[TEXTE RETENU]

Migrants en Méditerranée : pour un enfant sauvé...
Alors qu’elle était enceinte de Mercy, sa mère a fui le Nigeria avec son compagnon, contraints de laisser sur place un enfant de 17 ans avec l’espoir qu’il les rejoindrait plus tard. Elle s’est retrouvée à bord d’un bateau gonflable, secourue en pleine mer et accouchant à son arrivée dans le port de Catane, en Sicile. Son histoire, semblable à celles de bien d’autres femmes, serait passée inaperçue sans la présence d’un journaliste ce jour-là, à bord de l’Aquarius.
Depuis treize mois, la mère et la fille vivent dans le plus grand camp officiel de réfugiés en Europe, situé en Sicile sur une ancienne base de l’OTAN. Il était, il y a peu encore, aux mains de mafias y organisant des réseaux de traite d’êtres humains et de prostitution, avant que les autorités italiennes ne reprennent sa gestion en main.
Mercy et sa mère viennent seulement d’obtenir un permis de séjour de deux ans en Italie.Cela ne signifie en rien qu’elles soient tirées d’affaire. Mais cette histoire illustre toute l’ignominie de la politique des États européens. Jamais avares de déclarations lénifiantes sur l’importance d’accueillir dignement les réfugiés, ils laissent le plus longtemps possible les migrants parvenus jusqu’ici croupir dans des camps sordides au sud de l’Europe.

[/TEXTE RETENU]
[EXTRAITS DE DONNÉES]

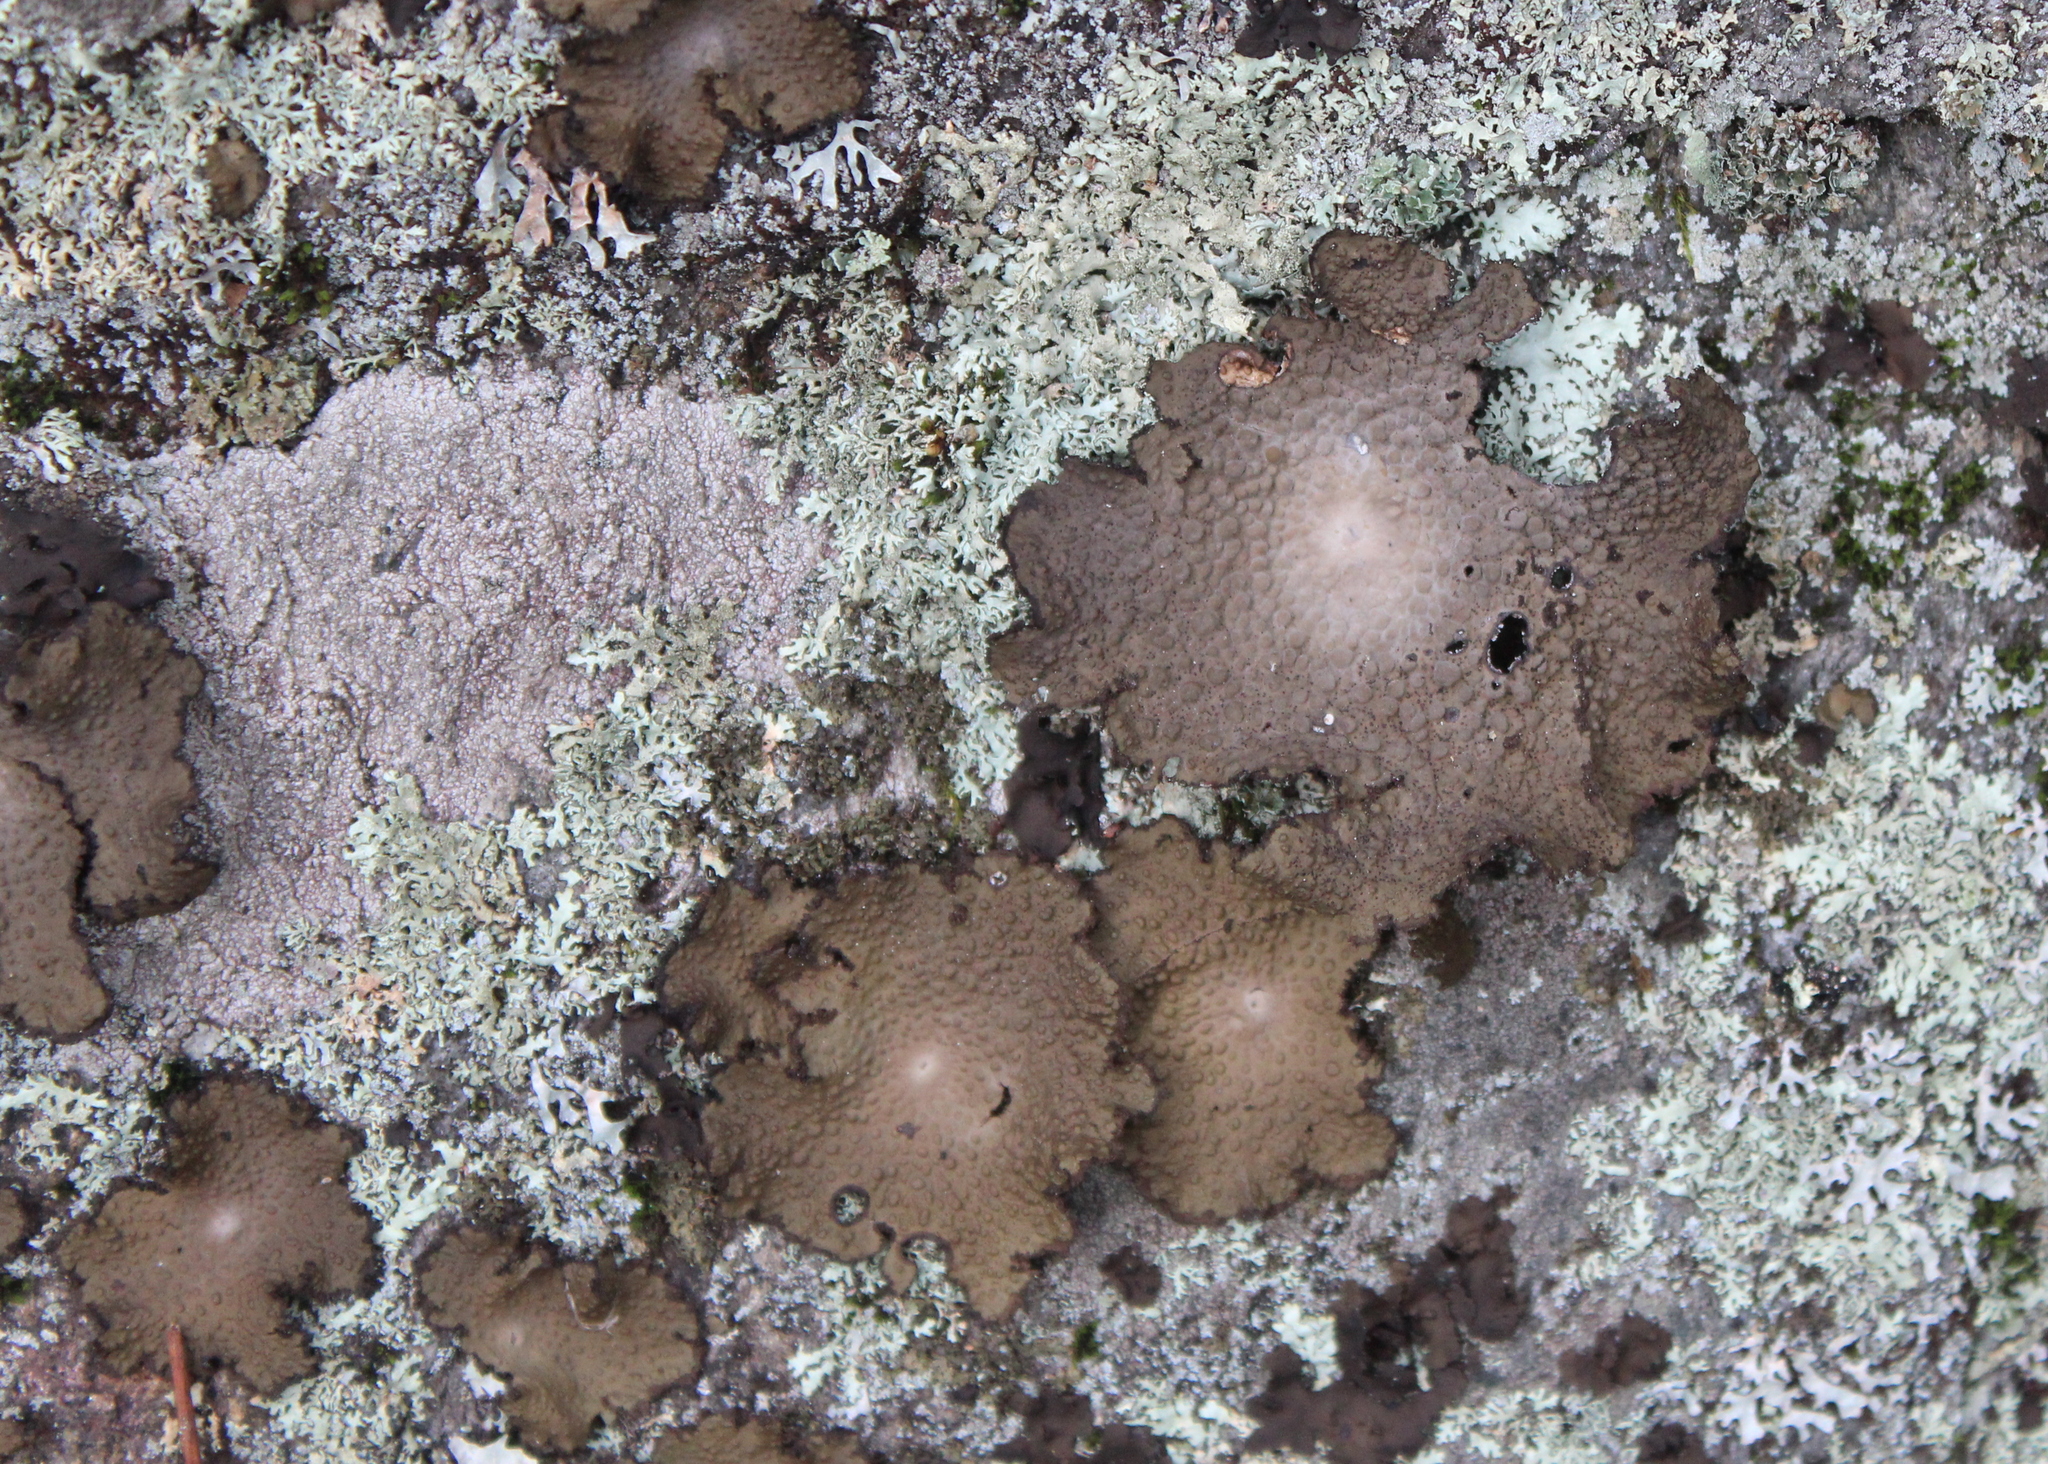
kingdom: Fungi
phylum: Ascomycota
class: Lecanoromycetes
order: Umbilicariales
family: Umbilicariaceae
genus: Lasallia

[/EXTRAITS DE DONNÉES]

> **TÂCHE À RÉALISER A**
Traduisez en anglais la phrase suivante du texte retenu : « Depuis treize mois, la mère et la fille vivent dans le plus grand camp officiel de réfugiés en Europe, situé en Sicile sur une ancienne base de l'OTAN. »
> **TÂCHE À RÉALISER B**
Reproduisez à l'identique le passage du texte retenu compris entre « Depuis treize mois, la » et « gestion en main. », bornes incluses.
Les entrées n'interviennent pas dans ce travail.

> **ZONE DE RÉPONSE A**
For thirteen months, the mother and daughter have been living in the largest official refugee camp in Europe, located in Sicily on a former NATO base.

> **ZONE DE RÉPONSE B**
Depuis treize mois, la mère et la fille vivent dans le plus grand camp officiel de réfugiés en Europe, situé en Sicile sur une ancienne base de l’OTAN. Il était, il y a peu encore, aux mains de mafias y organisant des réseaux de traite d’êtres humains et de prostitution, avant que les autorités italiennes ne reprennent sa gestion en main.